Which brings me to the question of stare decisis. “Stare decisis is not an inexorable command” or “‘a mechanical formula of adherence to the latest decision.’” Payne v. Tennessee, 501 U. S. 808, 828 (1991) (quoting Helvering v. Hallock, 309 U. S. 106, 119 (1940)). It is instead “‘a principle of policy,’” Payne, supra, at 828, and this Court has a “considered practice” not to apply that principle of policy “as rigidly in constitutional as in nonconstitutional cases.”…Overruling a constitutional case decided just a few years earlier is far from unprecedented.

We all know that Justice Scalia is old, but the 96 year-old precedent he overturned today in Leegin can hardly be considered ‘just a few years ago.’ Opps! He goes on:

Stare decisis considerations carry little weight when an erroneous “governing decisio[n]” has created an “unworkable” legal regime.

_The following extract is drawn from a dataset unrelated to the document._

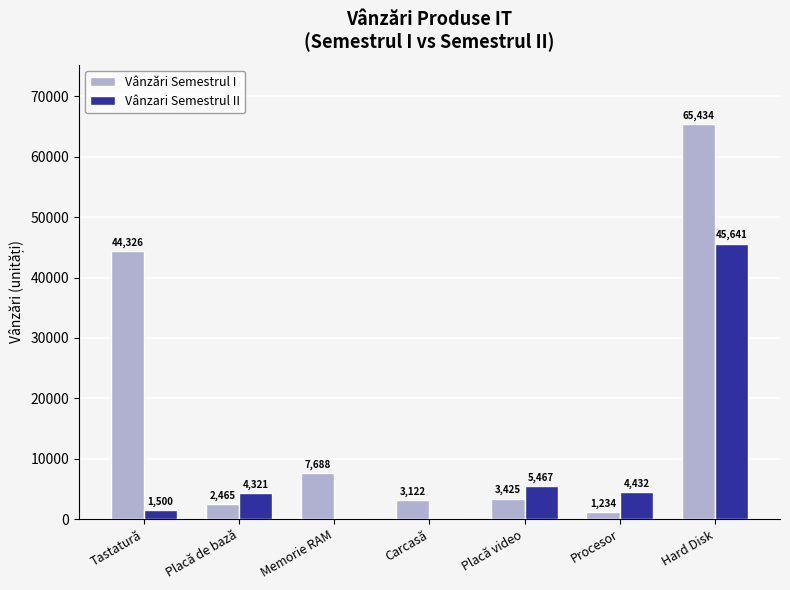

Reading right to left, extract all data points from this chart.

Vânzări Semestrul I: 65434	1234	3425	3122	7688	2465	44326
Vânzari Semestrul II: 45641	4432	5467	0	0	4321	1500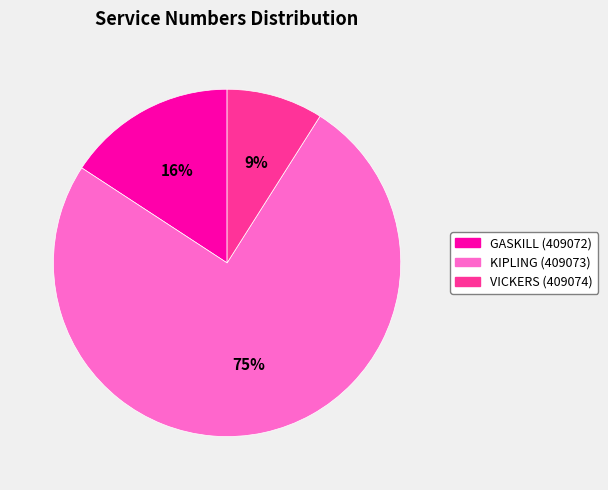

How many segments does this pie chart have?

3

In simpler terms: If you don’t like a policy, it doesn’t fall under Stare Decisis. Heavens! This Constitutional Law thing is super easy! All of this would be okay if the Justices never said they were big fans of everyone’s favorite Law 101 term. But they did…

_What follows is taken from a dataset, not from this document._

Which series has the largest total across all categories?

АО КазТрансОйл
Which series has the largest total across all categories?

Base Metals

Antonin gets upset with the liberal wing of the court in Lawrence v. Texas when they don’t adhere to his stare decisis:

To tell the truth, it does not surprise me, and should surprise no one, that the Court has chosen today to revise the standards of stare decisis set forth in Casey. It has thereby exposed Casey’s extraordinary deference to precedent for the result-oriented expedient that it is.

Justice Thomas committed the stare decisis equivalent of grand larceny this week when he suggested in Hein that we totally get rid of taxpayer standing. I agree with him in judgement but not in method. He called out Justice Breyer’s interpretation of stare decisis:

The dissent’s appeal to stare decisis is particularly ironic in light of its apparent willingness to depart from these precedents

Ultimately, I am absolutely fed up with the court’s willingness to cheapen the notion of adhering to precedent. At times, members of the court seem to find it within themselves to subscribe to an interpretation of the law that is bigger than them and the results can be spectacular. I wrote in May (what seems like ages ago) about an instance in which Justice Scalia stuck to stare decisis like glue. In an odd turn of events, Justice Scalia ruled in that case on the same side as Justices Ginsburg and Breyer. Isn’t it cute when they get along?

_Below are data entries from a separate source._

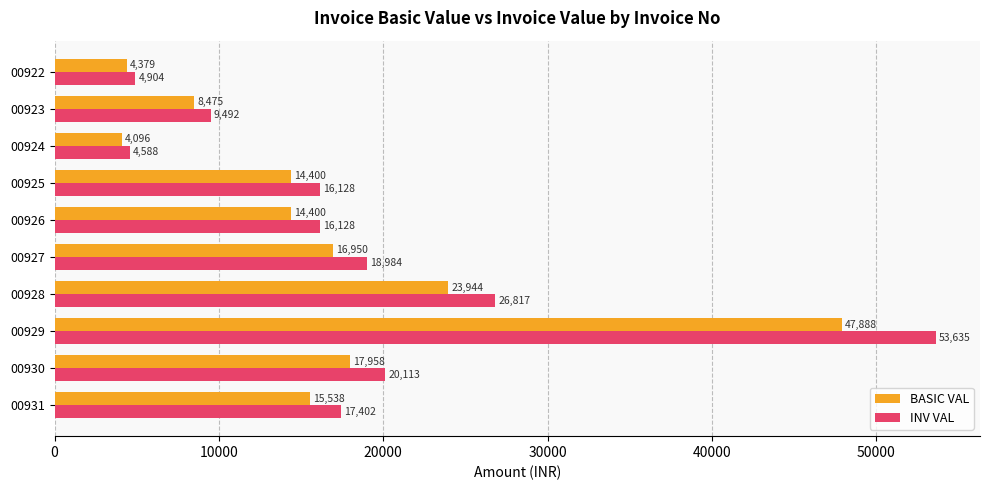

At which label is INV VAL closest to 29111?

00928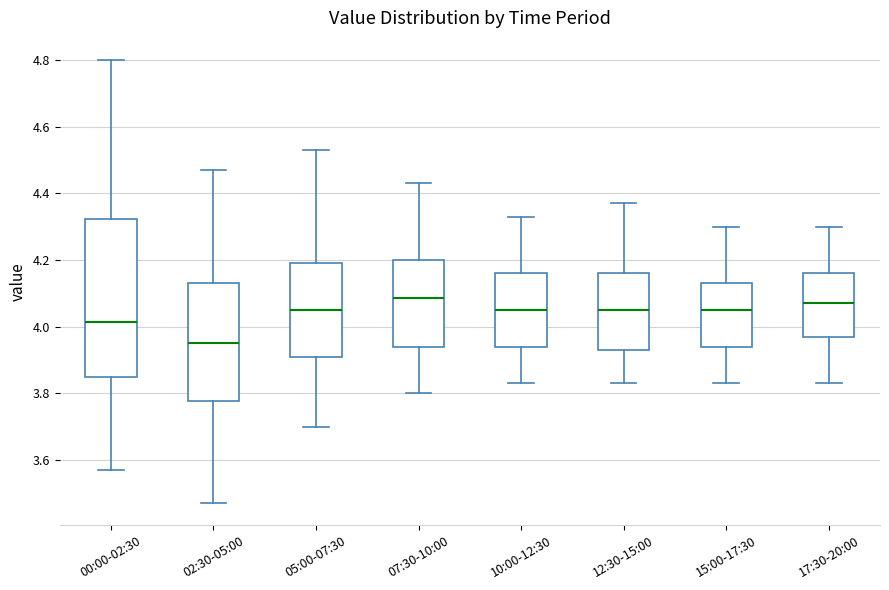

Reading left to right, transcribe this box plot: for each box, give where its median line is, the range the box spans, and where its two whiskers end, as read against the y-axis. The values are not printed on the chart, so give them approximately, as read against the axis.

00:00-02:30: median 4.02, box 3.84 to 4.32, whiskers 3.58 to 4.80
02:30-05:00: median 3.96, box 3.78 to 4.14, whiskers 3.48 to 4.48
05:00-07:30: median 4.06, box 3.90 to 4.20, whiskers 3.70 to 4.54
07:30-10:00: median 4.08, box 3.94 to 4.20, whiskers 3.80 to 4.44
10:00-12:30: median 4.06, box 3.94 to 4.16, whiskers 3.84 to 4.34
12:30-15:00: median 4.06, box 3.94 to 4.16, whiskers 3.84 to 4.38
15:00-17:30: median 4.06, box 3.94 to 4.14, whiskers 3.84 to 4.30
17:30-20:00: median 4.08, box 3.98 to 4.16, whiskers 3.84 to 4.30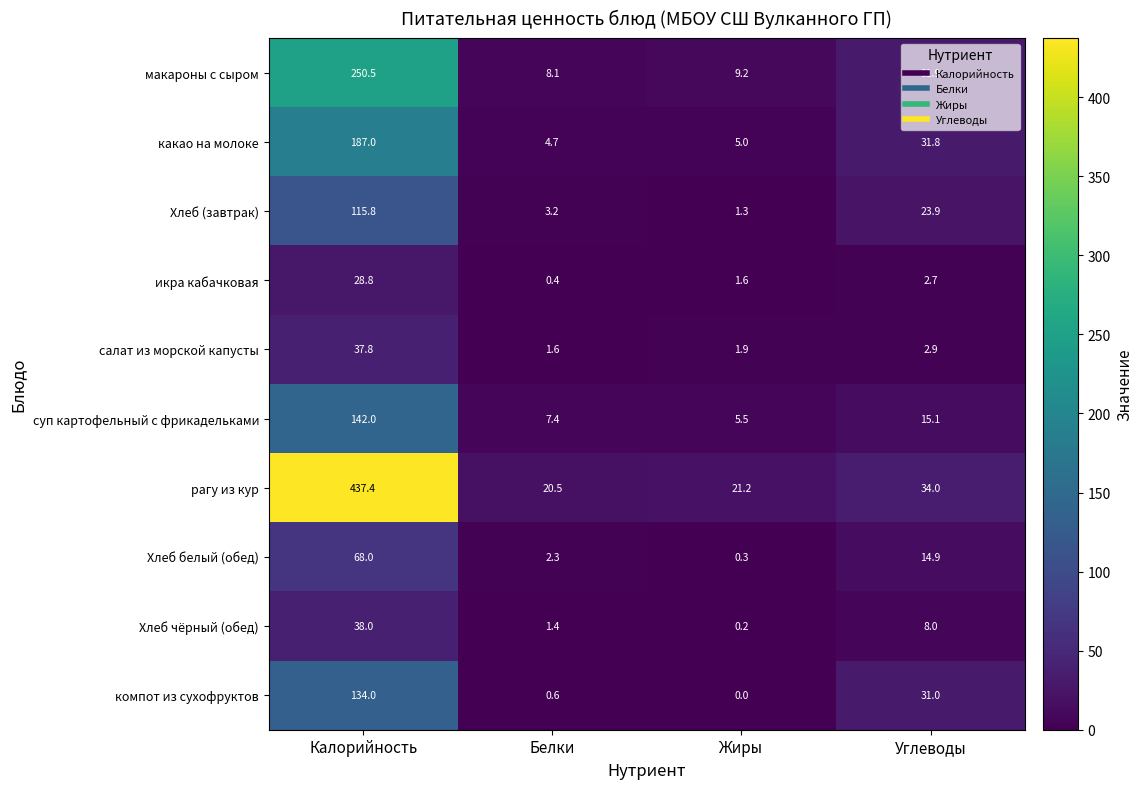

At which category does the chart reach its peak across all series?

Калорийность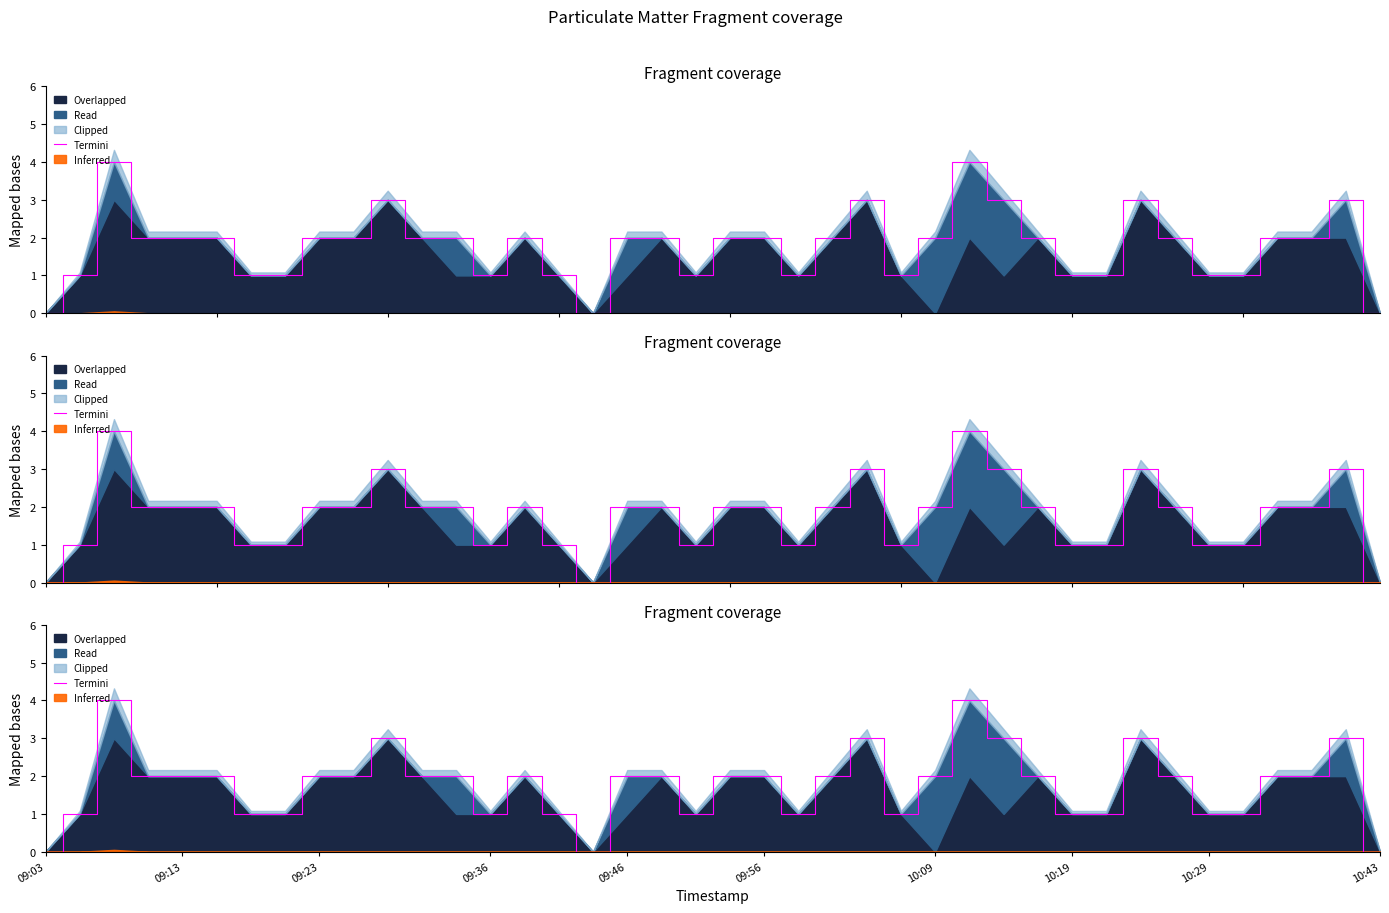

How many categories are shown in the chart?

40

As Anthony reminded us, ‘Focus on the good times.’ In this case, its hard, because there are so many bad times. The court, this term more than most, has completely butchered precedent in a way that makes me noxious. Next year, I will be collecting data on which opinions involve precedent reversals and which Justices are suggesting that change. I think it might be in vain to go back and look through this years cases, but off the top of my head, either the majority or minority blatantly asked for the reversal of precedent in light of stare decisis in Leegin, Hein, FEC v. WRTL, United Haulers, and Panetti. I’m curious to see how the Court fairs next term.

2 Responses to “The In Vogue Word Of The Day: Stare Decisis”

  1. 1 A.

    Stare decisis is for judges too stupid to interpret the CONSTITUTION and the federal laws. If there is no mandate under the Constitution or federal law to follow it, it need not even be a consideration in courts. It makes so little sense that it ought to be discarded as a legal principle in this country. It has NO PLACE in the legal system. The court should always use only the Constitution and/or federal law as standards by which to judge cases. NOTHING ELSE!

    I would argue the whole concept of stare decisis is unconcstitutional. Judges should never ever be allowed to set it or follow it. By setting it, they make law; by following it, they do not use the Constitution or federal law to which they are bound.

    The concept needs to be tossed in the judicial system. It’s time for radical and sudden reform in the legal system. Cases ought to be decided one at a time. If it means a drastic departure from what people are used to, too bad. That’s one reason precedent should never be set in the first place!

    Nothing angers me more about this nation than its acceptance of stare decisis!